Petunjuk Tugas -
Tuliskan kembali tanpa perubahan bagian teks tentang rumah kos di Cijagra, mulai dari "Jujur saja, siapa" dan berakhir pada "merasa tidak nyaman.".

Karena belum mendapatkan rumah kontrakan yang pas (sesuai dengan hati dan fikiran, terutama anggota keluarga; persyaratan yang ditetapkan oleh Perusahaan, dan anggaran alias budget tentunya …), sejak minggu ketiga Maret yang lalu aku indekos di salah satu rumah kos (rumah yang sengaja dibangun untuk disewakan kepada orang-orang pendatang) yang terletak di Cijagra. Setelah mencari info dari berbagai pihak dan melakukan pengecekan langsung ke lokasi (yang juga melibatkan mak Auli), akhirnya pada menit-menit terakhir (beberapa saat sebelum mereka pulang ke Jakarta) diputuskan kepada rumah kos yang sekarang ini.
Bangunannya masih baru dan bagus sehingga kelihatan sangat kokoh. Dua lantai. Agak mengejutkan bagiku semula karena mengetahui bahwa ternyata tidak ada pemisahan blok antara laki-laki dan perempuan. Saat pertama sekali bertemu dengan ibu kos, aku mengira bahwa blok yang di sebelah kiri pintu masuk dikhususkan kaum perempuan (karena berdekatan dengan kantor adiministrasi) dan di sebelah kanan untuk kaum pria. Ternyata tidak. Campur baur (dan ini salah satu topik yang dibicarakan oleh salah seorang kenalanku yang tinggal di Bandung untuk mengingatkanku agar hati-hati, dan beberapa cerita minor lainnya tentang Bandung). Terus terang, agak mengherankan bagiku karena apa yang disampaikannya masih jauh dari apa yang sudah aku alami selama ini. Atau masih belum, barangkali ya?
Jujur saja, siapa dan apa jenis kelamin orang yang tinggal di sebelah kiri kamarku (yang paling ujung di blok tempatku tinggal di lantai dua itu), di sebelah kanan, dan bahkan di depan kamarku, aku tidak tahu. Salah satu penyebabnya adalah jadualku yang memang aku atur sedemikian rupa: pagi sebelum jam tujuh sudah berangkat ke kantor, lalu kembali setelah jam sepuluh. Jadi, sangat jarang ketemu dengan penghuni rumah kos. Lagian – dari pengalamanku sendiri – kelihatannya orang-orang penghuni rumah kos ini kurang ramah dan kurang terbuka. Pada mulanya aku masih mau ‘ngobrol dan berbagi senyum jika berpapasan dengan sesama penghuni, namun karena hampir tidak pernah bersambut, akhirnya aku pun menjadi “segan” untuk berbagi senyum bilamana berpapasan dengan mereka. Sesuatu yang tidak aku sukai memang, karena membuatku merasa tidak nyaman.

Catatan yang Diberikan -
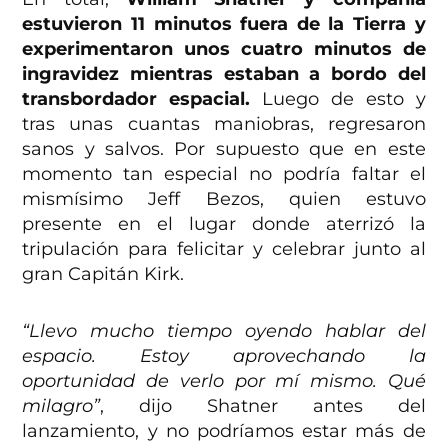
estuvieron 11 minutos fuera de la Tierra y
experimentaron unos cuatro minutos de
ingravidez mientras estaban a bordo del
transbordador espacial.
Luego de esto y
tras unas cuantas maniobras, regresaron
sanos y salvos. Por supuesto que en este
momento tan especial no podría faltar el
mismísimo Jeff Bezos, quien estuvo
presente en el lugar donde aterrizó la
tripulación para felicitar y celebrar junto al
gran Capitán Kirk.
“Llevo mucho tiempo oyendo hablar del
espacio. Estoy aprovechando la
oportunidad de verlo por mí mismo. Qué
milagro”
, dijo Shatner antes del
lanzamiento, y no podríamos estar más de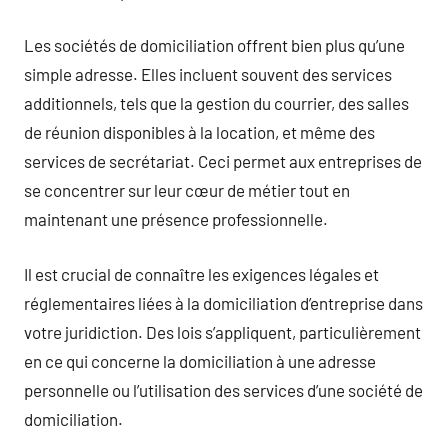
Les sociétés de domiciliation offrent bien plus qu’une
simple adresse. Elles incluent souvent des services
additionnels, tels que la gestion du courrier, des salles
de réunion disponibles à la location, et même des
services de secrétariat. Ceci permet aux entreprises de
se concentrer sur leur cœur de métier tout en
maintenant une présence professionnelle.
Il est crucial de connaître les exigences légales et
réglementaires liées à la domiciliation d’entreprise dans
votre juridiction. Des lois s’appliquent, particulièrement
en ce qui concerne la domiciliation à une adresse
personnelle ou l’utilisation des services d’une société de
domiciliation.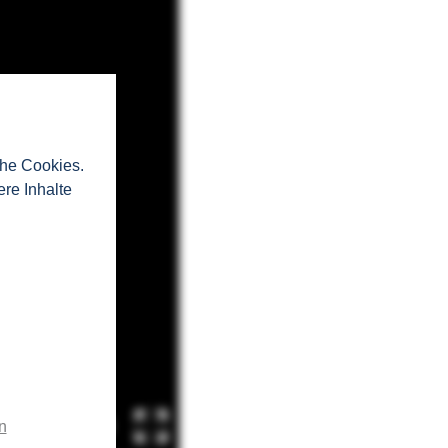
che Cookies.
ere Inhalte
n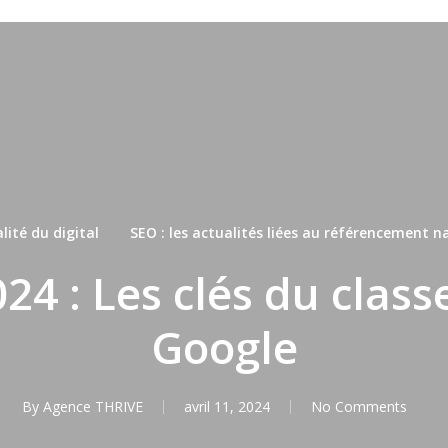
lité du digital
SEO : les actualités liées au référencement n
24 : Les clés du clas
Google
By
Agence THRIVE
avril 11, 2024
No Comments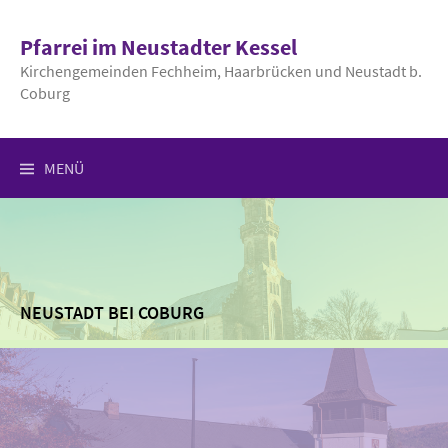
Springe
zum
Pfarrei im Neustadter Kessel
Inhalt
Kirchengemeinden Fechheim, Haarbrücken und Neustadt b.
Coburg
MENÜ
NEUSTADT BEI COBURG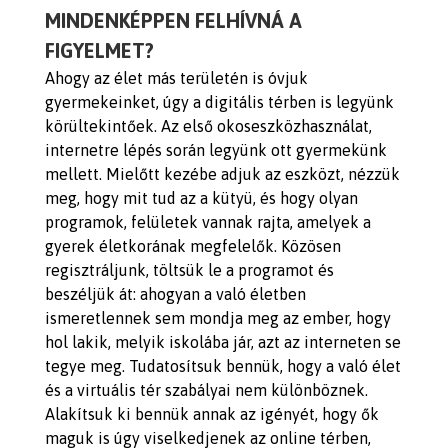
MINDENKÉPPEN FELHÍVNÁ A
FIGYELMET?
Ahogy az élet más területén is óvjuk
gyermekeinket, úgy a digitális térben is legyünk
körültekintőek. Az első okoseszközhasználat,
internetre lépés során legyünk ott gyermekünk
mellett. Mielőtt kezébe adjuk az eszközt, nézzük
meg, hogy mit tud az a kütyü, és hogy olyan
programok, felületek vannak rajta, amelyek a
gyerek életkorának megfelelők. Közösen
regisztráljunk, töltsük le a programot és
beszéljük át: ahogyan a való életben
ismeretlennek sem mondja meg az ember, hogy
hol lakik, melyik iskolába jár, azt az interneten se
tegye meg. Tudatosítsuk bennük, hogy a való élet
és a virtuális tér szabályai nem különböznek.
Alakítsuk ki bennük annak az igényét, hogy ők
maguk is úgy viselkedjenek az online térben,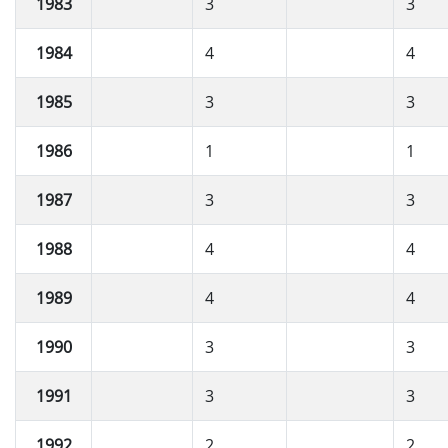
1983
3
3
1984
4
4
1985
3
3
1986
1
1
1987
3
3
1988
4
4
1989
4
4
1990
3
3
1991
3
3
1992
2
2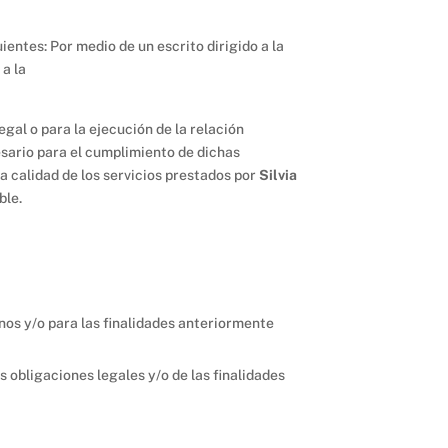
ientes: Por medio de un escrito dirigido a la
 a la
gal o para la ejecución de la relación
esario para el cumplimiento de dichas
la calidad de los servicios prestados por
Silvia
ble.
nos y/o para las finalidades anteriormente
 obligaciones legales y/o de las finalidades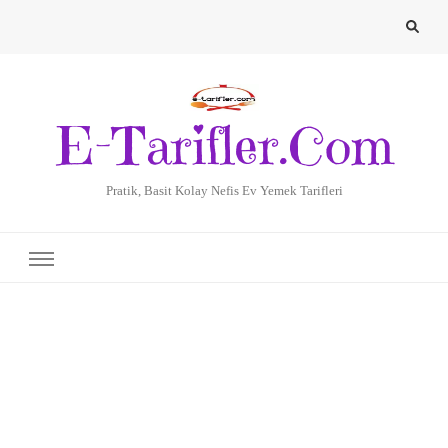
E-Tarifler.Com
Pratik, Basit Kolay Nefis Ev Yemek Tarifleri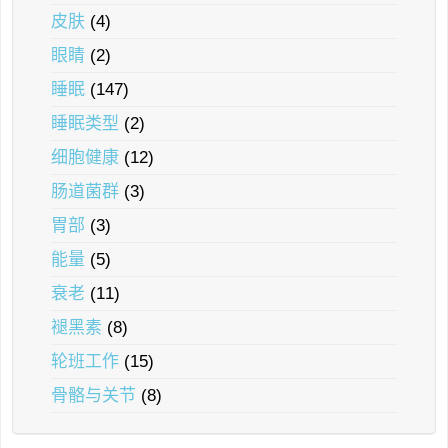
皮肤
(4)
眼睛
(2)
睡眠
(147)
睡眠类型
(2)
细胞健康
(12)
肠道菌群
(3)
胃部
(3)
能量
(5)
衰老
(11)
褪黑素
(8)
轮班工作
(15)
骨骼与关节
(8)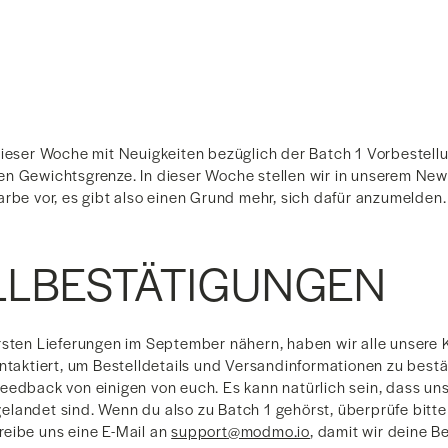
dieser Woche mit Neuigkeiten bezüglich der Batch 1 Vorbestellu
n Gewichtsgrenze. In dieser Woche stellen wir in unserem New
arbe vor, es gibt also einen Grund mehr, sich dafür anzumelden.
LLBESTÄTIGUNGEN
rsten Lieferungen im September nähern, haben wir alle unsere
ontaktiert, um Bestelldetails und Versandinformationen zu bestä
edback von einigen von euch. Es kann natürlich sein, dass unse
landet sind. Wenn du also zu Batch 1 gehörst, überprüfe bitt
eibe uns eine E-Mail an
support@modmo.io
, damit wir deine B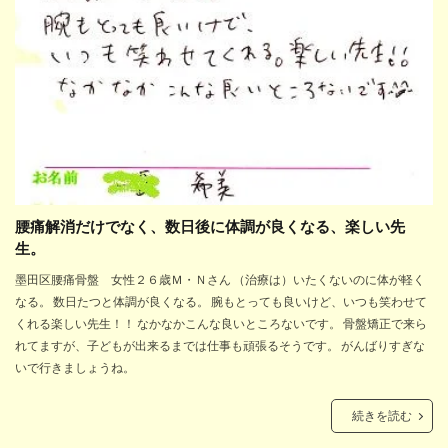
腰痛解消だけでなく、数日後に体調が良くなる、楽しい先
生。
墨田区腰痛骨盤 女性２６歳Ｍ・Ｎさん （治療は）いたくないのに体が軽く
なる。 数日たつと体調が良くなる。 腕もとっても良いけど、いつも笑わせて
くれる楽しい先生！！ なかなかこんな良いところないです。 骨盤矯正で来ら
れてますが、子どもが出来るまでは仕事も頑張るそうです。 がんばりすぎな
いで行きましょうね。
続きを読む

Jawaban Anda -
Jujur saja, siapa dan apa jenis kelamin orang yang tinggal di sebelah kiri kamarku (yang paling ujung di blok tempatku tinggal di lantai dua itu), di sebelah kanan, dan bahkan di depan kamarku, aku tidak tahu. Salah satu penyebabnya adalah jadualku yang memang aku atur sedemikian rupa: pagi sebelum jam tujuh sudah berangkat ke kantor, lalu kembali setelah jam sepuluh. Jadi, sangat jarang ketemu dengan penghuni rumah kos. Lagian – dari pengalamanku sendiri – kelihatannya orang-orang penghuni rumah kos ini kurang ramah dan kurang terbuka. Pada mulanya aku masih mau ‘ngobrol dan berbagi senyum jika berpapasan dengan sesama penghuni, namun karena hampir tidak pernah bersambut, akhirnya aku pun menjadi “segan” untuk berbagi senyum bilamana berpapasan dengan mereka. Sesuatu yang tidak aku sukai memang, karena membuatku merasa tidak nyaman.